Try it –
Print the portion of the CO2 engine thread between "I have been" and "about all I saw.", inclusive.

Excerpted passage –
+++

# CO2 Engine Design



## majorm (Oct 12, 2013)

I have been reading a few posts on here trying to get some info on engines built using CO2 as a power source and ran across JAndrew's thread on air engine design.  I dont want to stry his thread so I figured I would start a new one.  It had some pretty good info design wise and answered some questions I had on piston diameter vs stroke and its effect on power.  One poster noted a certain design but excluded CO2 engines as being different (unless I read it wrong).  

On that note how are CO2 engines made?  What pressures do a gas and diesel full size engine normally run in the cylinder? Turbines are past my skill level but a piston engine would be interesting.  I read over the post about making the desktop CO2 engine for a son but that was about all I saw.  

How would you handle heating the engine so it doesn't just freeze up?  Looking at the CO2 phase diagram if you could keep the system pressurized to 100 psi it wouldn't turn to a solid.  However it will be below zero temperature wise.  Are there certain plastics or other materials you think would be good candidates to use?  

Thanks for any help or ideas.


----------



## Tin Falcon (Oct 12, 2013)

I am not sure of your goal here .

Are you wanting to build a CO2 engine  or wanting to design your own ?
Here is a basic plan set. Read it over I think it will answer many questions. 

David Kerzel Modular 1 plans




> On that note how are CO2 engines made?



See above plan set!!



> What pressures do a gas and diesel full size engine normally run in the cylinder?

+++

[Collected data]

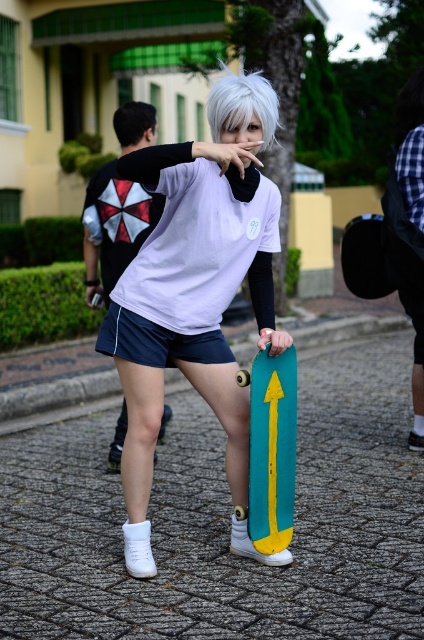
Question: Which of the following is the farthest from the observer?

Choices:
 (A) white matte t-shirt at center
 (B) black matte hair at upper left
 (C) white matte wig at center
 (D) cobblestone pavement at center

Answer: (B)

Question: Does cobblestone pavement at center have a larger size compared to teal matte skateboard at center?

Choices:
 (A) yes
 (B) no

Answer: (B)

Question: Which of the following is the closest to the observer?

Choices:
 (A) (229, 72)
 (B) (240, 163)
 (C) (125, 355)
 (D) (276, 406)

Answer: (B)

Question: Among these objects, which one is farthest from the camera?

Choices:
 (A) white matte wig at center
 (B) white matte t-shirt at center

Answer: (A)

Question: Is the position of cobblestone pavement at center less distant than that of black matte hair at upper left?

Choices:
 (A) yes
 (B) no

Answer: (A)

Question: Does navy blue fabric shorts at center have a smaller size compared to black matte hair at upper left?

Choices:
 (A) yes
 (B) no

Answer: (B)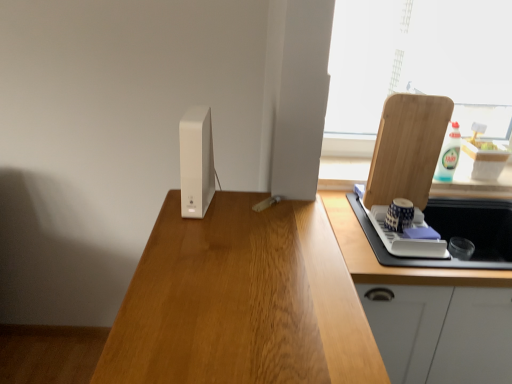
Image resolution: width=512 pixels, height=384 pixels. In order to click on vacant space to the left of blue and white ceramic cup at right, the 1th appliance from the bottom in this screenshot , I will do `click(356, 225)`.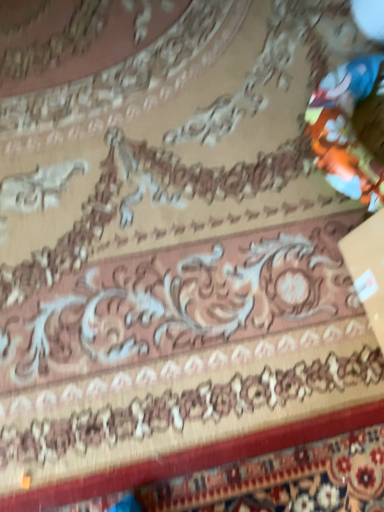
The width and height of the screenshot is (384, 512). What do you see at coordinates (351, 128) in the screenshot?
I see `orange fabric toy at upper right` at bounding box center [351, 128].

Where is `orange fabric toy at upper right`? orange fabric toy at upper right is located at coordinates (351, 128).

What is the approximate height of orange fabric toy at upper right?

orange fabric toy at upper right is 5.84 inches tall.

Find the location of a particular element. The image size is (384, 512). orange fabric toy at upper right is located at coordinates (351, 128).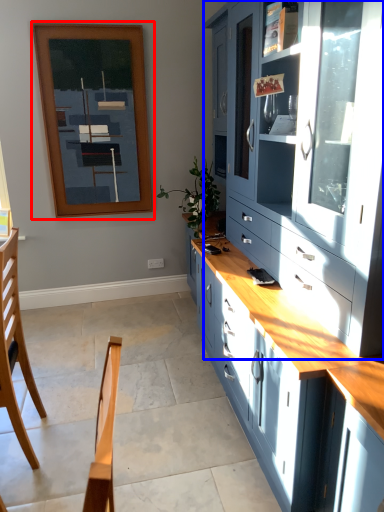
Question: Which object appears closest to the camera in this image, picture frame (highlighted by a red box) or cabinetry (highlighted by a blue box)?

Choices:
 (A) picture frame
 (B) cabinetry

Answer: (B)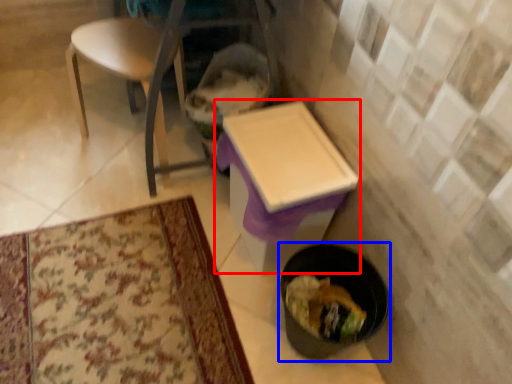
Question: Which point is further to the camera, table (highlighted by a red box) or potty (highlighted by a blue box)?

Choices:
 (A) table
 (B) potty

Answer: (A)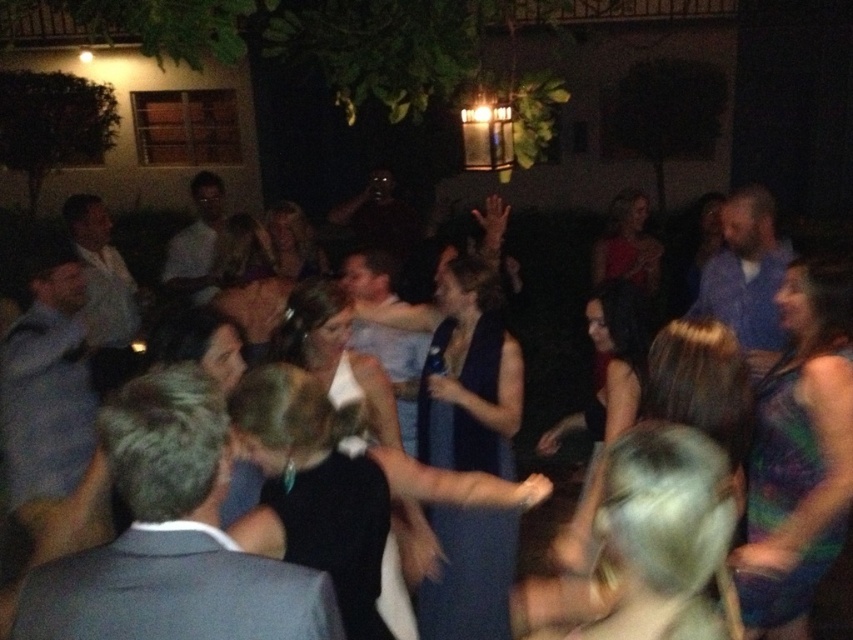
Question: Is the position of dark blue satin dress at center more distant than that of green satin dress at lower right?

Choices:
 (A) yes
 (B) no

Answer: (A)

Question: Among these points, which one is nearest to the camera?

Choices:
 (A) (811, 483)
 (B) (496, 593)
 (C) (425, 554)

Answer: (A)

Question: Which point is farther from the camera taking this photo?

Choices:
 (A) (485, 378)
 (B) (764, 449)
 (C) (425, 561)

Answer: (A)

Question: Does dark blue satin dress at center appear on the right side of green satin dress at lower right?

Choices:
 (A) yes
 (B) no

Answer: (B)

Question: Does green satin dress at lower right appear under blue dress at center?

Choices:
 (A) no
 (B) yes

Answer: (A)

Question: Among these objects, which one is nearest to the camera?

Choices:
 (A) blue dress at center
 (B) dark blue satin dress at center

Answer: (A)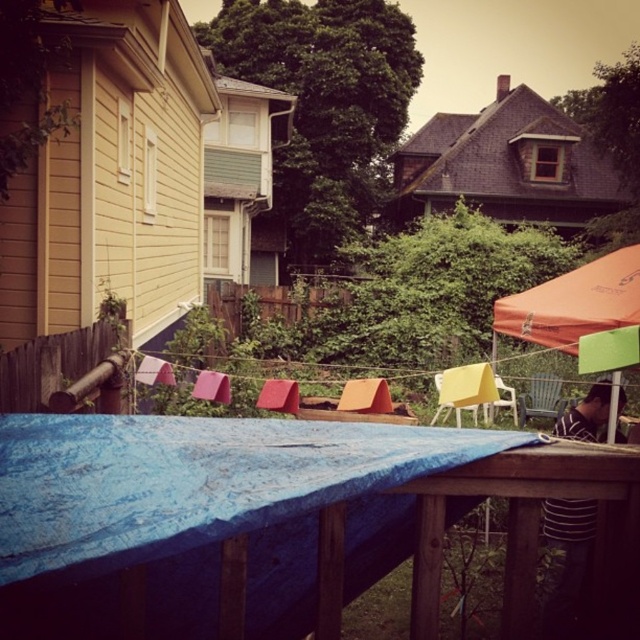
Question: Does orange fabric canopy at upper right have a greater width compared to wooden chair at right?

Choices:
 (A) yes
 (B) no

Answer: (A)

Question: Which is nearer to the blue tarp at center?

Choices:
 (A) brown wooden fence at left
 (B) orange fabric canopy at upper right
 (C) wooden chair at right
 (D) yellow plastic chair at center

Answer: (A)

Question: Which point appears closest to the camera in this image?

Choices:
 (A) (568, 410)
 (B) (554, 419)

Answer: (A)

Question: Where is brown wooden fence at left located in relation to wooden chair at right in the image?

Choices:
 (A) below
 (B) above

Answer: (B)

Question: Which is nearer to the orange fabric canopy at upper right?

Choices:
 (A) blue tarp at center
 (B) striped shirt at lower right
 (C) wooden chair at right
 (D) brown wooden fence at left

+++

Solution for this task –
I have been reading a few posts on here trying to get some info on engines built using CO2 as a power source and ran across JAndrew's thread on air engine design.  I dont want to stry his thread so I figured I would start a new one.  It had some pretty good info design wise and answered some questions I had on piston diameter vs stroke and its effect on power.  One poster noted a certain design but excluded CO2 engines as being different (unless I read it wrong).  

On that note how are CO2 engines made?  What pressures do a gas and diesel full size engine normally run in the cylinder? Turbines are past my skill level but a piston engine would be interesting.  I read over the post about making the desktop CO2 engine for a son but that was about all I saw.